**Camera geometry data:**
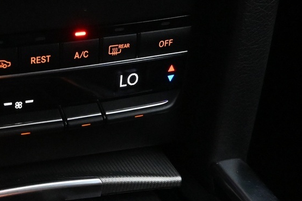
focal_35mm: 70
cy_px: 99
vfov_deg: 19.5
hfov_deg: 27.3
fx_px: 587
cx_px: 3
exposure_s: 1/50
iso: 6400
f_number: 3.5
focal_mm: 16
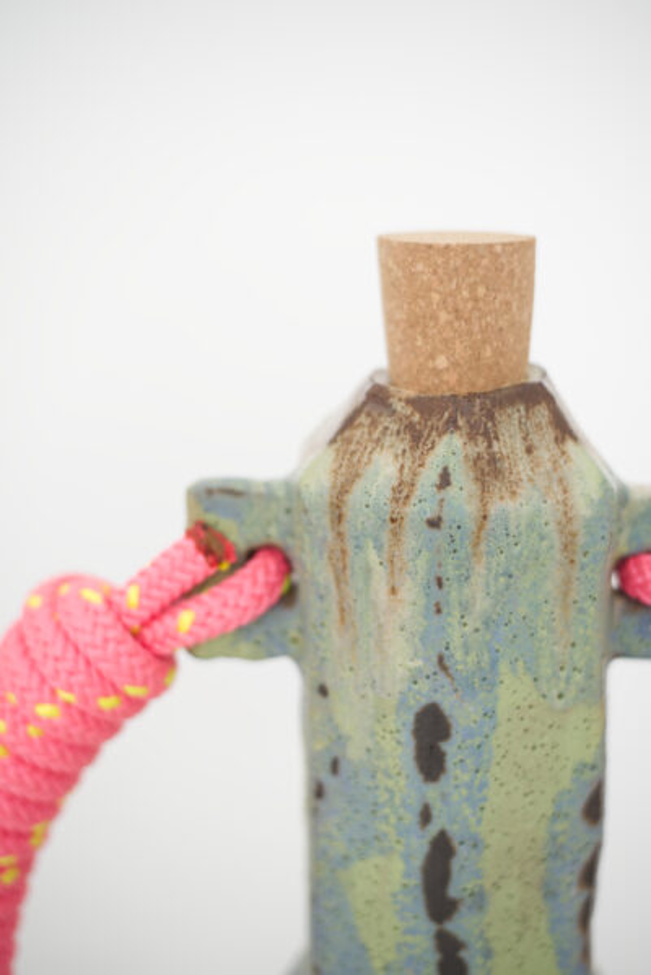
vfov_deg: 39.6
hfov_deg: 27.0
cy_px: 488
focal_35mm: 50
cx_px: 326
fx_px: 1355
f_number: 2.2
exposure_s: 1/80
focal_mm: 50
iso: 200
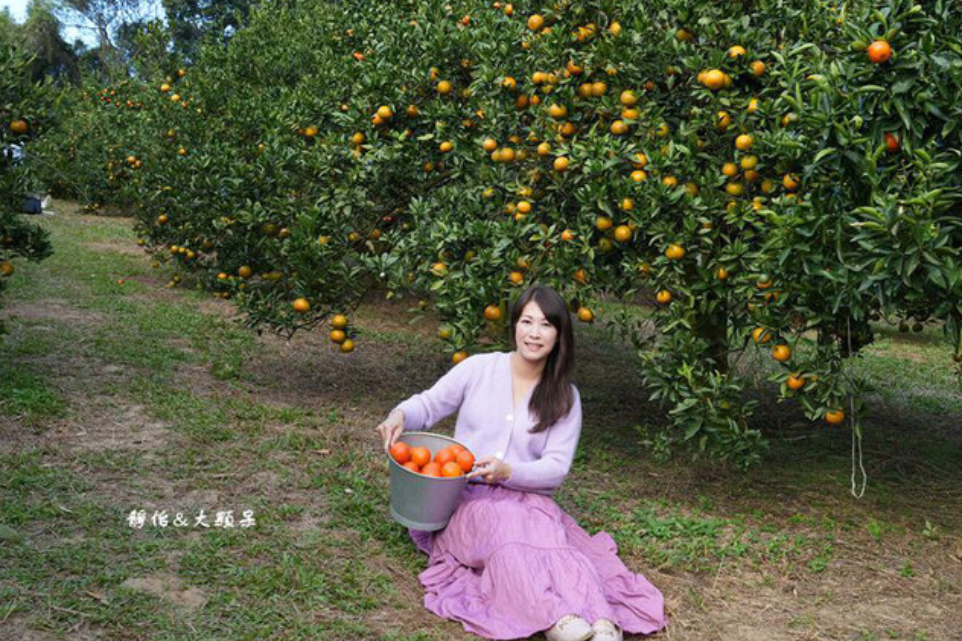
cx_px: 542
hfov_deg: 49.4
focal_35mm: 39
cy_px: 254
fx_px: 1042
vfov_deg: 34.1
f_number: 8
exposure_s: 1/125
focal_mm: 29
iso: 320
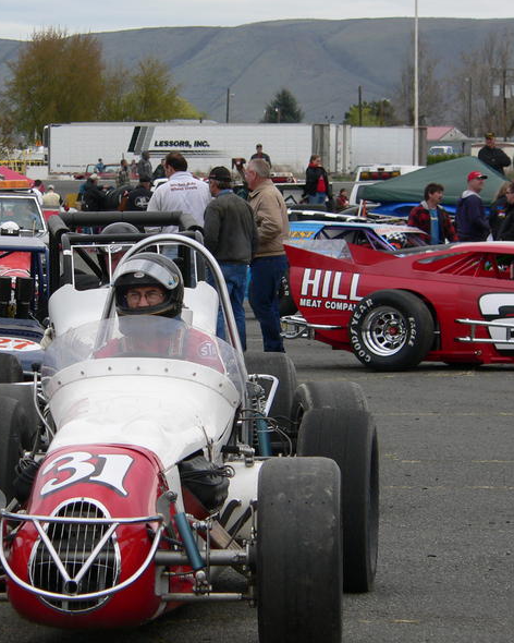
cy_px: 321
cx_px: 100
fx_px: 5324
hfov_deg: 5.5
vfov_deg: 6.9
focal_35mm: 280
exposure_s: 1/400
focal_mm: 35.5
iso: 80
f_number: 4
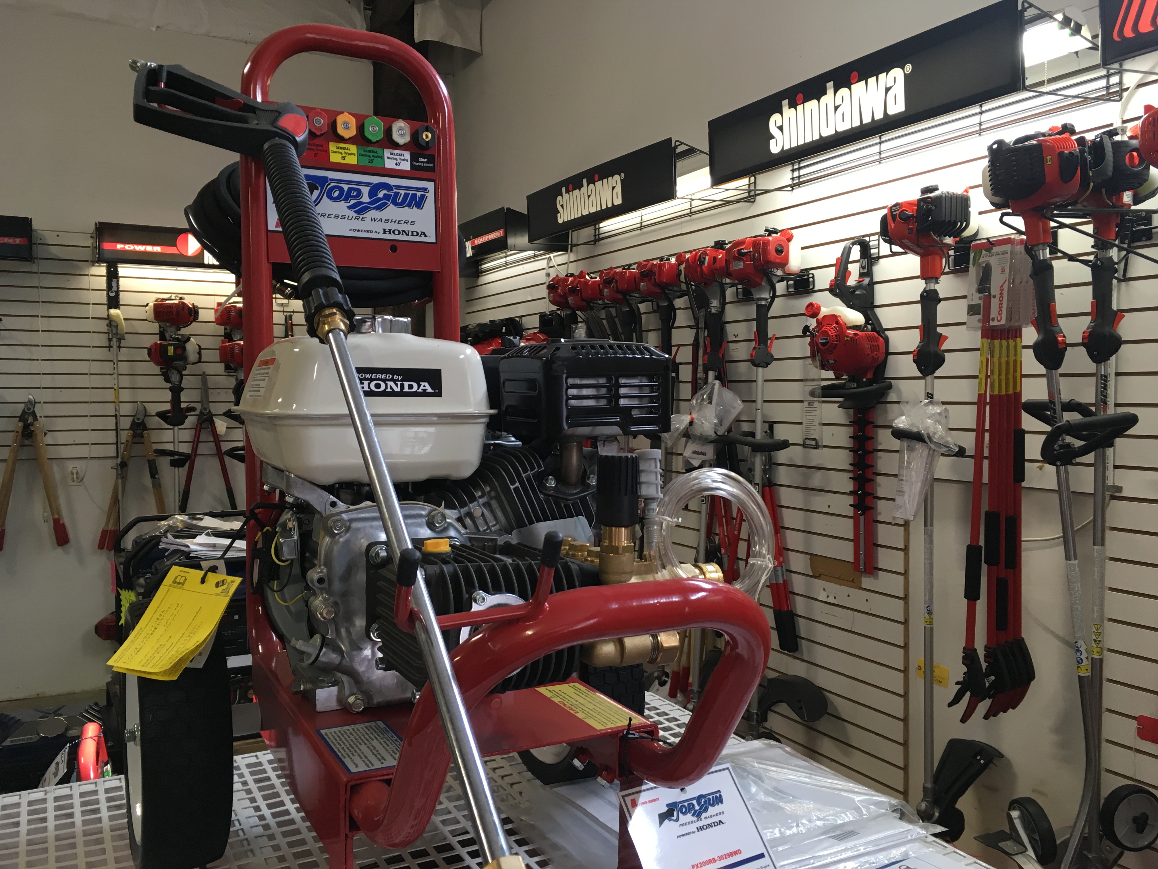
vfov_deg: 48.2
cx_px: 579
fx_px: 970
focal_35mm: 29
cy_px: 434
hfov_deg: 61.7
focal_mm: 4.15
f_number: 2.2
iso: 64
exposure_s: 1/30
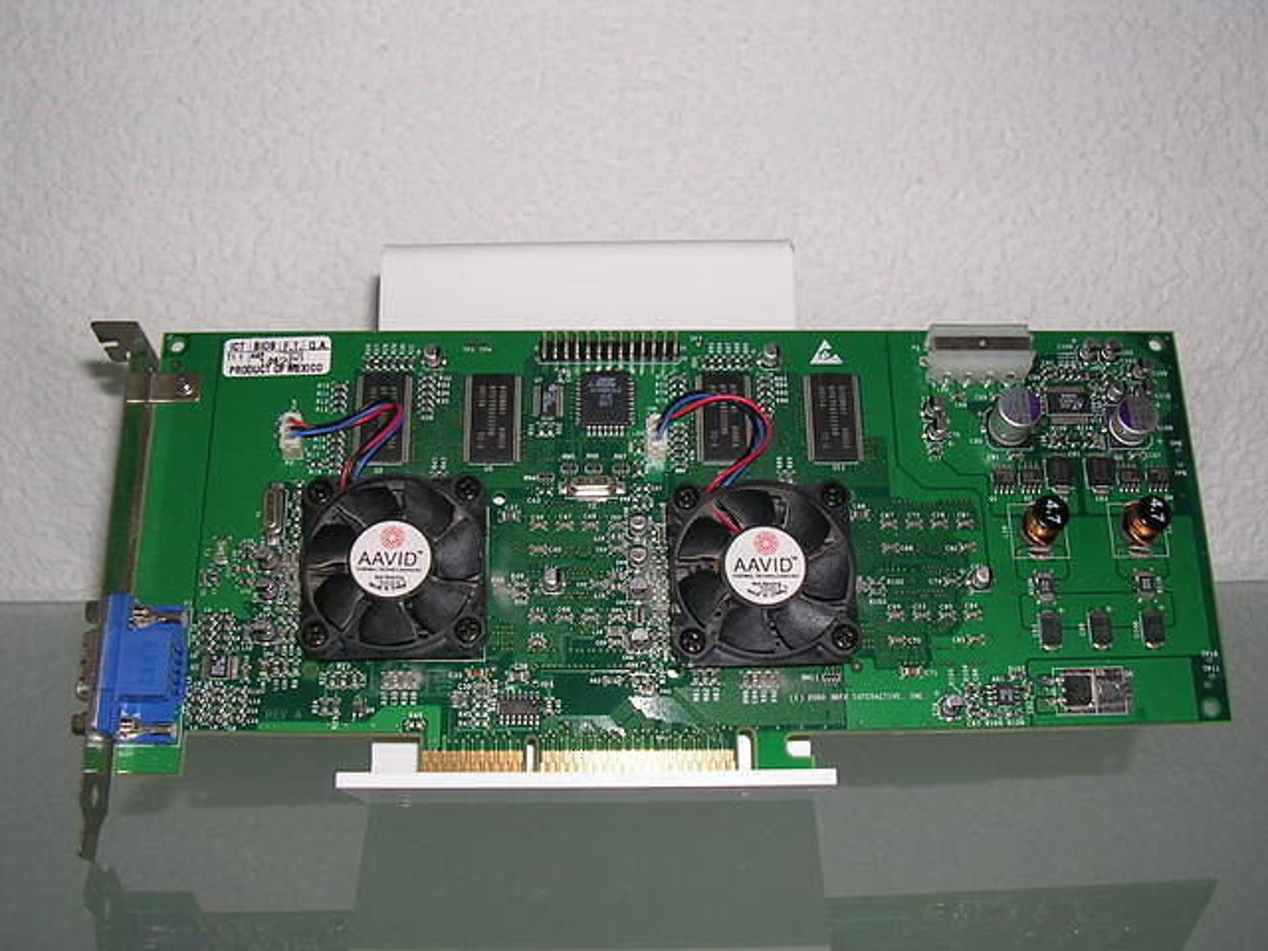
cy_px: 476
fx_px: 1392
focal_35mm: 38
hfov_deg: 49.0
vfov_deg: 37.7
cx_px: 634
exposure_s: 1/60.1
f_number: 2.8
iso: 50
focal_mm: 5.8
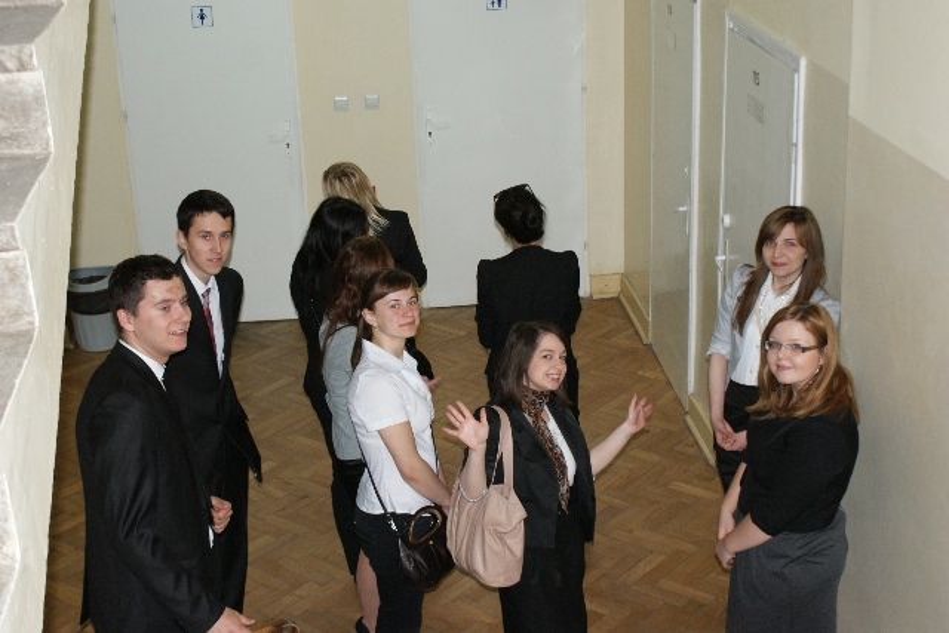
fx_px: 1384
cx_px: 474
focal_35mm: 52
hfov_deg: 37.8
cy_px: 316
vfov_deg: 25.8
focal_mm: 35
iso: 400
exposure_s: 1/60
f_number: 5.6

**What you are asked to do:**
Reproduce all the data as it stands. The pictures are not part of the copy.

**Answer box:**
focal_35mm: 70
cy_px: 99
vfov_deg: 19.5
hfov_deg: 27.3
fx_px: 587
cx_px: 3
exposure_s: 1/50
iso: 6400
f_number: 3.5
focal_mm: 16
vfov_deg: 39.6
hfov_deg: 27.0
cy_px: 488
focal_35mm: 50
cx_px: 326
fx_px: 1355
f_number: 2.2
exposure_s: 1/80
focal_mm: 50
iso: 200
cx_px: 542
hfov_deg: 49.4
focal_35mm: 39
cy_px: 254
fx_px: 1042
vfov_deg: 34.1
f_number: 8
exposure_s: 1/125
focal_mm: 29
iso: 320
cy_px: 321
cx_px: 100
fx_px: 5324
hfov_deg: 5.5
vfov_deg: 6.9
focal_35mm: 280
exposure_s: 1/400
focal_mm: 35.5
iso: 80
f_number: 4
vfov_deg: 48.2
cx_px: 579
fx_px: 970
focal_35mm: 29
cy_px: 434
hfov_deg: 61.7
focal_mm: 4.15
f_number: 2.2
iso: 64
exposure_s: 1/30
cy_px: 476
fx_px: 1392
focal_35mm: 38
hfov_deg: 49.0
vfov_deg: 37.7
cx_px: 634
exposure_s: 1/60.1
f_number: 2.8
iso: 50
focal_mm: 5.8
fx_px: 1384
cx_px: 474
focal_35mm: 52
hfov_deg: 37.8
cy_px: 316
vfov_deg: 25.8
focal_mm: 35
iso: 400
exposure_s: 1/60
f_number: 5.6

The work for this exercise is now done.